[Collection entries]
·····

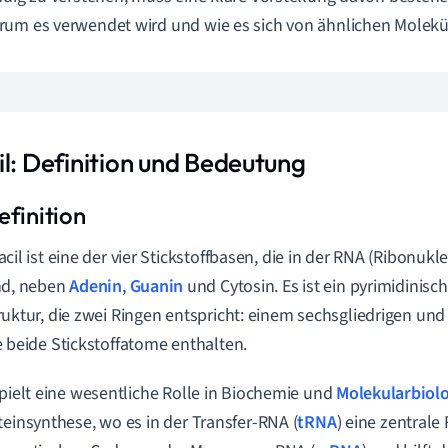
um es verwendet wird und wie es sich von ähnlichen Molekü
il: Definition und Bedeutung
acil ist eine der vier Stickstoffbasen, die in der RNA (Ribonuk
nd, neben
Adenin
,
Guanin
und Cytosin. Es ist ein pyrimidinisch
ruktur, die zwei Ringen entspricht: einem sechsgliedrigen und
e beide Stickstoffatome enthalten.
spielt eine wesentliche Rolle in Biochemie und
Molekularbiol
teinsynthese, wo es in der Transfer-RNA (
tRNA
) eine zentrale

·····

_Work request_
Once the pictures are set aside, repeat each entry exactly as it stands.

_Task output_
um es verwendet wird und wie es sich von ähnlichen Molekü
il: Definition und Bedeutung
acil ist eine der vier Stickstoffbasen, die in der RNA (Ribonuk
nd, neben
Adenin
,
Guanin
und Cytosin. Es ist ein pyrimidinisch
ruktur, die zwei Ringen entspricht: einem sechsgliedrigen und
e beide Stickstoffatome enthalten.
spielt eine wesentliche Rolle in Biochemie und
Molekularbiol
teinsynthese, wo es in der Transfer-RNA (
tRNA
) eine zentrale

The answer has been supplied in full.